De acuerdo con la definición usual, la lógica es la ciencia formal que estudia los principios de la demostración y la inferencia válida. La paternidad de la herramienta se le atribuye al filósofo griego Aristóteles, que se dedicó de manera sistemática a trabajar los principios del razonamiento válido, el mismo que, en la práctica, la humanidad utiliza desde hace miles de años para construir sobre el conocimiento adquirido.
Aquellos que se han adentrado en el asunto advierten sobre los peligros de argumentar con base en una falacia, definida por la Real Academia como el “hábito de emplear falsedades en daño ajeno”. Hay diferentes clases, aunque los conocedores siempre advierten sobre la presencia de la falsa disyunción, más conocida como el falso dilema. Otros la describen como la del tercio excluido, porque quien la comete se olvida de que puede haber al menos una opción adicional entre dos propuestas.
El recuento viene a colación por cuenta de la manera en que se ha venido planteando el debate público en Colombia. Es usual encontrar entre los aspirantes a la Presidencia de la República o algunos dirigentes, el uso de un recurso que simplifica las grandes discusiones nacionales a una especie de test, en el cual las únicas respuestas válidas son A o B.
La aparición de este fenómeno no es nueva, aunque su presencia sí es más evidente ahora. Tal vez la polarización de la opinión ha llevado a que solo se tienen en cuenta las posturas de los extremos, simplificadas al máximo. Hay un esfuerzo de caricaturizar los pensamientos del contrario con el fin de dejar como solución válida solo una.
El ejemplo típico por estos días es el de los aguacates o el petróleo. La tragedia ambiental causada por la filtración de medio millar de barriles de crudo en inmediaciones de Barrancabermeja, llevó a los contrarios a la presencia de industrias extractivas a plantear un falso dilema, pues es absurdo pensar que no hay campo para desarrollar la agricultura y que exista al mismo tiempo la explotación de hidrocarburos en el territorio nacional.
En la misma categoría se ubica el contraponer el agua a la minería, bajo el entendido de que esta última está a cargo de empresas formales que cumplen con las normas. Tampoco es válido afirmar que la agricultura campesina y las explotaciones intensivas son incompatibles o que hay que escoger entre corrupción y ‘mermelada’ frente a una tarifa de IVA del 19 por ciento.
Por otro lado, dejar quieta la edad de jubilación no garantiza que más gente se pensione, como tampoco el desequilibrio del sistema de salud se arregla con la eliminación de las EPS. La sostenibilidad de uno y otro exige cirugías de fondo, que son más impopulares que las fórmulas mágicas.

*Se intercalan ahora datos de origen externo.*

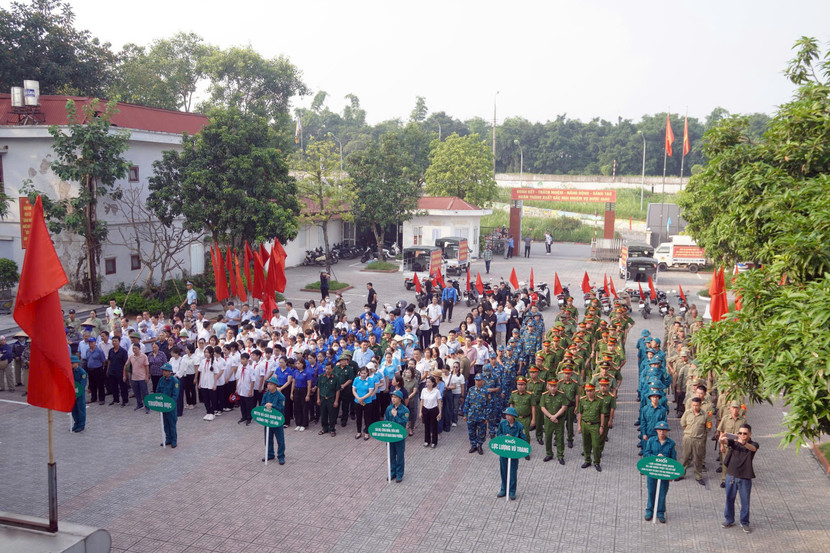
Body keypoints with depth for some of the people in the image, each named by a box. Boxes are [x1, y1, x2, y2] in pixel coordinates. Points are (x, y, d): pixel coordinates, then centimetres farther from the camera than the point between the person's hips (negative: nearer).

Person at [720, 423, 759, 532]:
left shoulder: (753, 444, -8)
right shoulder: (734, 442, -4)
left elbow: (752, 448, -32)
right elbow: (725, 441, -25)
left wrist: (744, 443, -55)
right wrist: (722, 440, -51)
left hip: (745, 478, -2)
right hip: (731, 475, 2)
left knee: (745, 502, 9)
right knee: (729, 499, 14)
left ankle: (744, 523, 26)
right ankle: (729, 520, 31)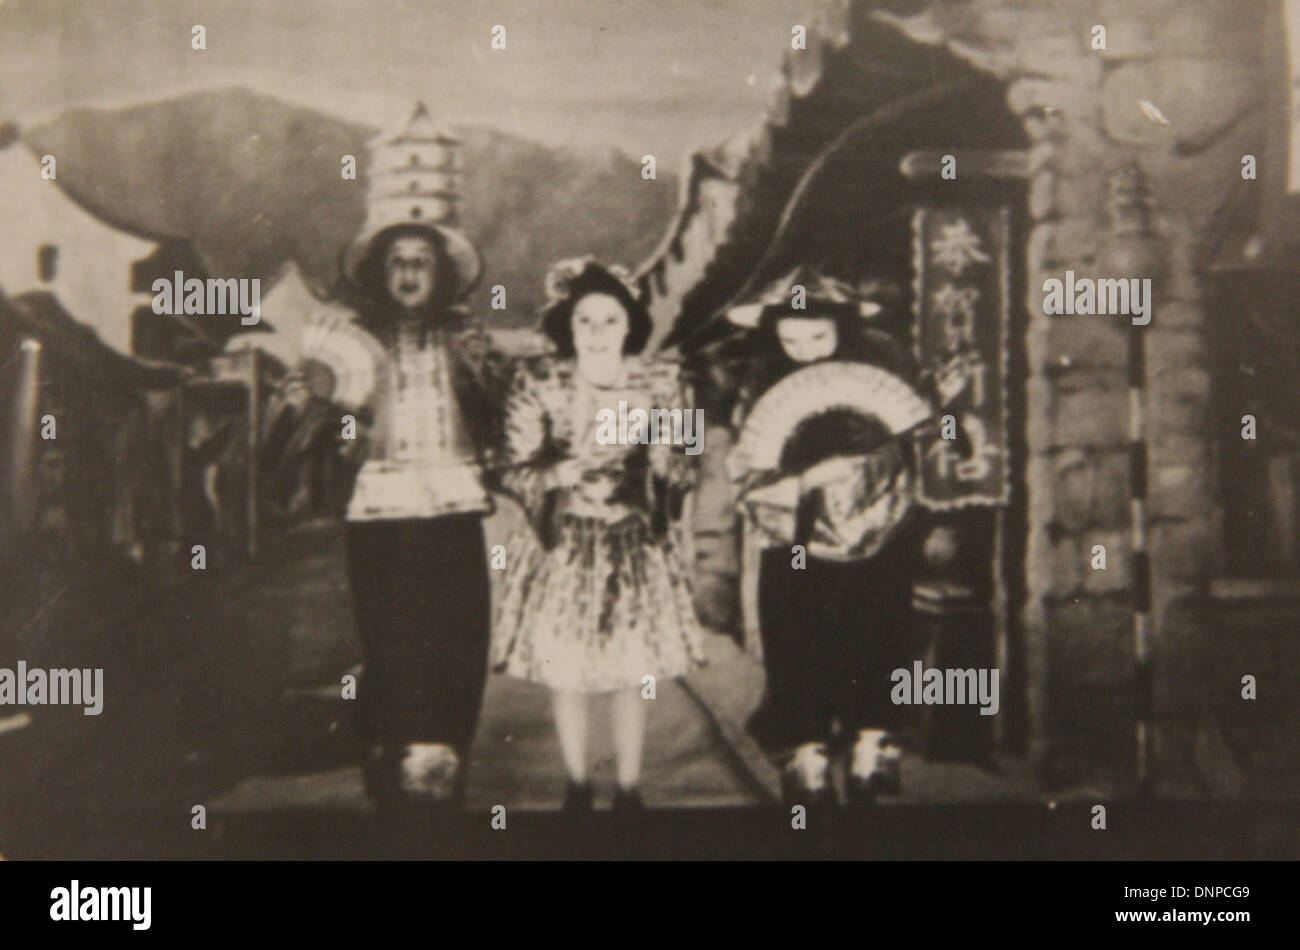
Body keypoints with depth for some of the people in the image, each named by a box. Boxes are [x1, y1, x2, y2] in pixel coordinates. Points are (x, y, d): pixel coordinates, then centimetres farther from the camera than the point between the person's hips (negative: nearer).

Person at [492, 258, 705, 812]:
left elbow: (683, 474, 1)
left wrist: (657, 456, -20)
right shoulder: (538, 384, -4)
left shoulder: (660, 384, -1)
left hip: (635, 549, 0)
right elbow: (516, 471, -5)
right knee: (564, 677, 5)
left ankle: (629, 791, 22)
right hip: (562, 548, 0)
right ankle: (577, 788, 26)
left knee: (632, 678, 5)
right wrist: (567, 473, -21)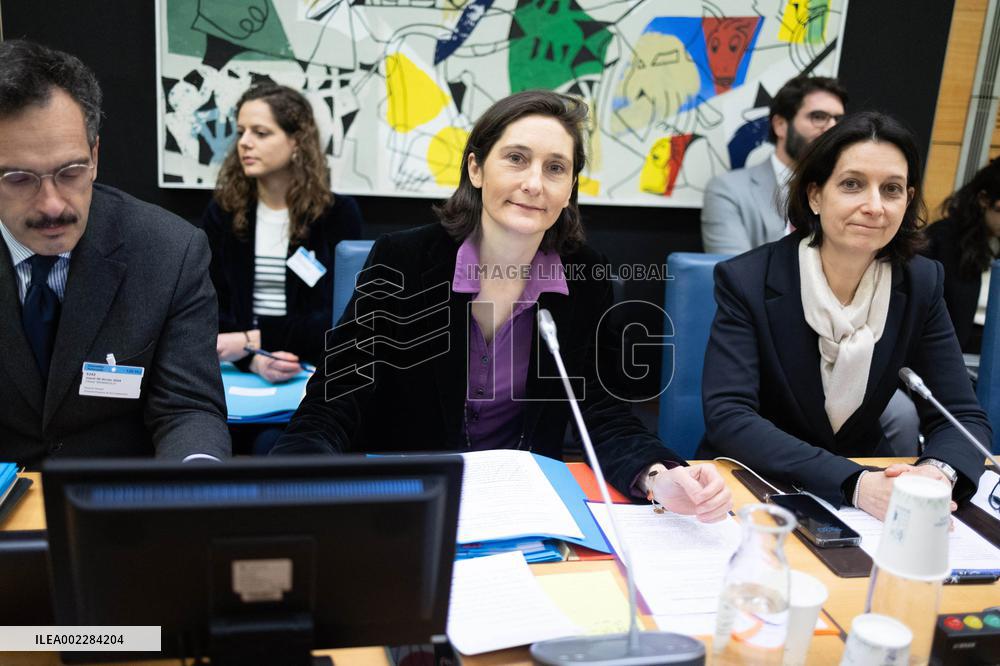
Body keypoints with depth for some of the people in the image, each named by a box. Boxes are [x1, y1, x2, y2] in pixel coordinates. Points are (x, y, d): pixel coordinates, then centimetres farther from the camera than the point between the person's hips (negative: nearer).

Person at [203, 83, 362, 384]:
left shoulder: (338, 213, 0)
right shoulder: (221, 212, 7)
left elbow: (340, 317, -7)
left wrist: (254, 341, -18)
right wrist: (253, 359, -20)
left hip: (319, 373, -1)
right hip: (243, 371, 1)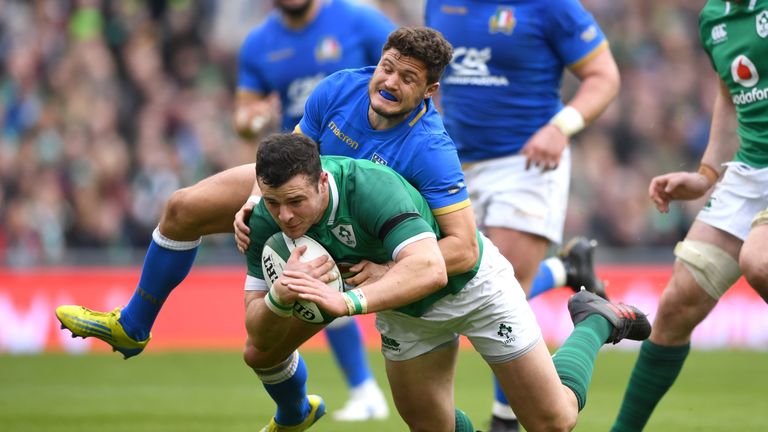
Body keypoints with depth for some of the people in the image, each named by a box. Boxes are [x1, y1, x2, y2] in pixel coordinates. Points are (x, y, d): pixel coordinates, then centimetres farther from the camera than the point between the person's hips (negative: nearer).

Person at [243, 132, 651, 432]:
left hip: (471, 281, -4)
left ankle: (595, 323, 29)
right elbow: (257, 333, -21)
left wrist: (349, 302, -64)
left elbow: (429, 269, -53)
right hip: (403, 309, 4)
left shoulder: (370, 186, -40)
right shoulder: (266, 223, -23)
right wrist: (279, 296, -44)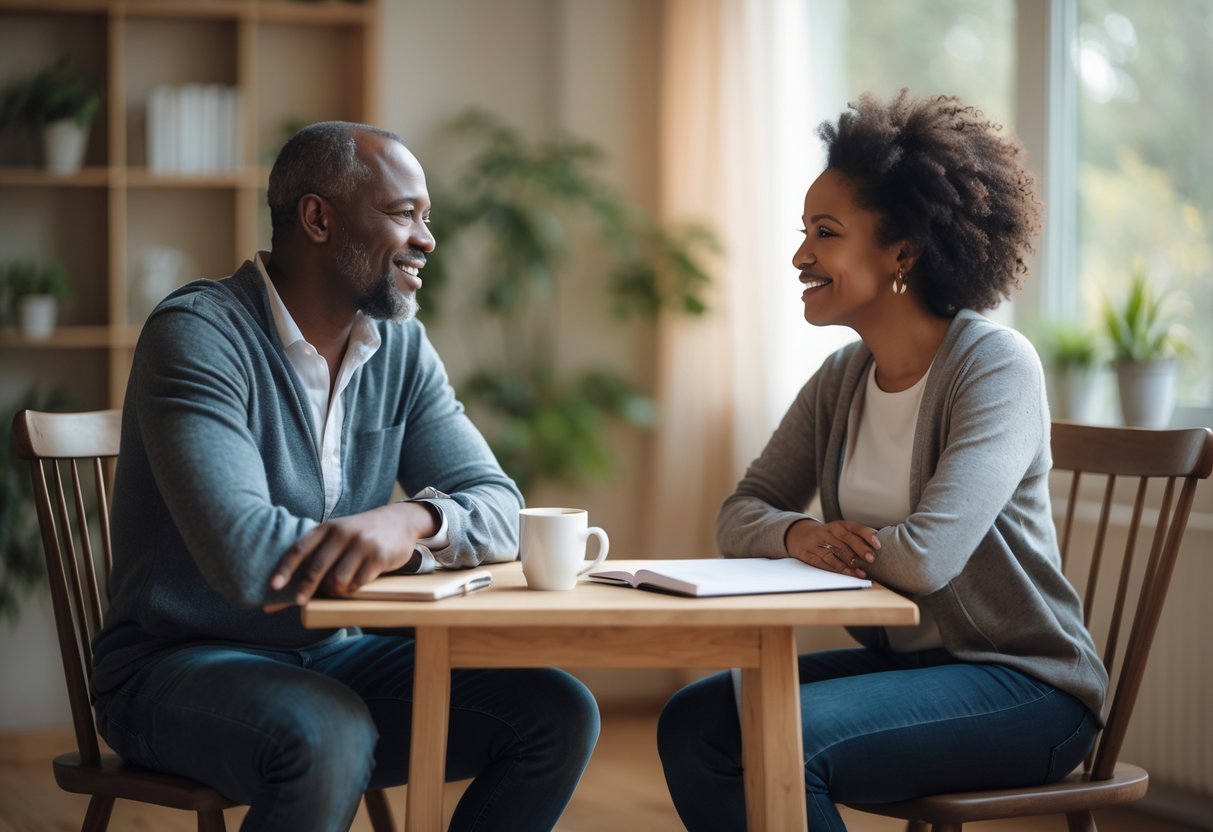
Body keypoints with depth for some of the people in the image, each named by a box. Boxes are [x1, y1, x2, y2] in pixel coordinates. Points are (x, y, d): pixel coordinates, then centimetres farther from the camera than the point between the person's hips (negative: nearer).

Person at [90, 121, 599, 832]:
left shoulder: (401, 346, 5)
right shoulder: (199, 333, -17)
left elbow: (498, 509, -1)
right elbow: (244, 558, -29)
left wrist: (412, 518, -25)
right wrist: (416, 540, -14)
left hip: (330, 659, 7)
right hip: (179, 664, -7)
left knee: (559, 714, -9)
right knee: (328, 735, -37)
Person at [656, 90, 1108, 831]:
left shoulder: (995, 366, -18)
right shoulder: (843, 379, 6)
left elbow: (926, 556, -28)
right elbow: (739, 516, 6)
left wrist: (835, 541, -9)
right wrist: (800, 536, -17)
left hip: (1023, 685, -7)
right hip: (902, 659, 7)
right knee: (693, 722, -11)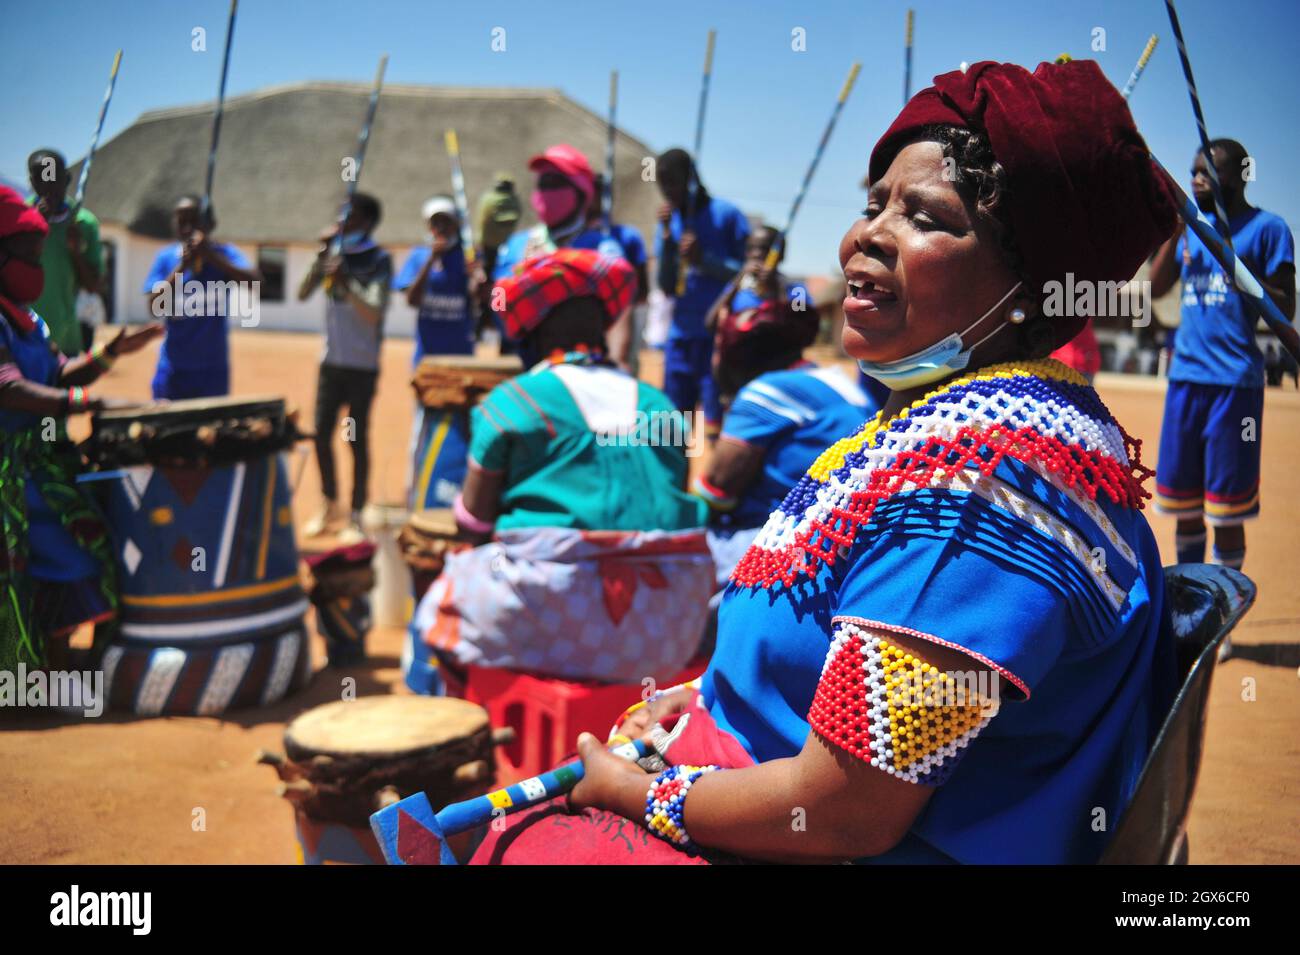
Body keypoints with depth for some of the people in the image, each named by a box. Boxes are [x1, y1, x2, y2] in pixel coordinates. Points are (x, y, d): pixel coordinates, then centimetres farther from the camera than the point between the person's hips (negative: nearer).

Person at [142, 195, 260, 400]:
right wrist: (181, 266, -18)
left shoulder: (223, 253, -4)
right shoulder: (166, 257, 0)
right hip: (172, 368, 1)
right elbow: (155, 307, -10)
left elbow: (253, 281, -22)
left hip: (212, 369, -1)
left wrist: (211, 256, -30)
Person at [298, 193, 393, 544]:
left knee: (357, 438, 0)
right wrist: (322, 256, -10)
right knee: (321, 434, 8)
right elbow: (302, 294, -1)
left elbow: (373, 314, -16)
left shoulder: (379, 261, -8)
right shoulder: (335, 252, 5)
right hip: (331, 360, 5)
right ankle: (329, 506, 25)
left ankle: (356, 517, 10)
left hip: (362, 365, -4)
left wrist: (345, 283, -27)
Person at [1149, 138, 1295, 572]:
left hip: (1235, 381, -5)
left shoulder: (1267, 227, -1)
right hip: (1185, 376, 6)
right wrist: (1174, 235, 2)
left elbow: (1285, 310, -5)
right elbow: (1156, 288, 11)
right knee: (1184, 504, 10)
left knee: (1226, 512, -2)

Quizás lo más peligroso en lo que atañe a mantener la casa en orden es presentar los impuestos como el gran palo en la rueda del crecimiento económico. Es indudable que en Colombia las cargas están mal repartidas, pero equilibrarlas es diferente a eliminarlas. Afirmar que el consumo y la inversión se van a disparar por cuenta de alivianar el esfuerzo tributario es pensar con el deseo, aparte de arriesgarse a tener un dolor de cabeza mayúsculo por una situación fiscal inmanejable.
Así las cosas, sería ideal que el debate presidencial se basara en argumentos válidos y no en falacias. Más que escoger entre una simplificación de supuestas posturas ideológicas, los ciudadanos deberían ser capaces de elegir a aquel que muestre la mejor capacidad de hacer un buen gobierno para todos.
No obstante, esa es una aspiración ilusoria en la época de la posverdad. Reducir al contrincante a lo que no es, es sencillo en la era de las redes sociales. El riesgo es que a la hora de manejar los destinos de la nación, la capacidad de decir falsedades se agota. Y el peligro es acabar siendo víctima del propio invento.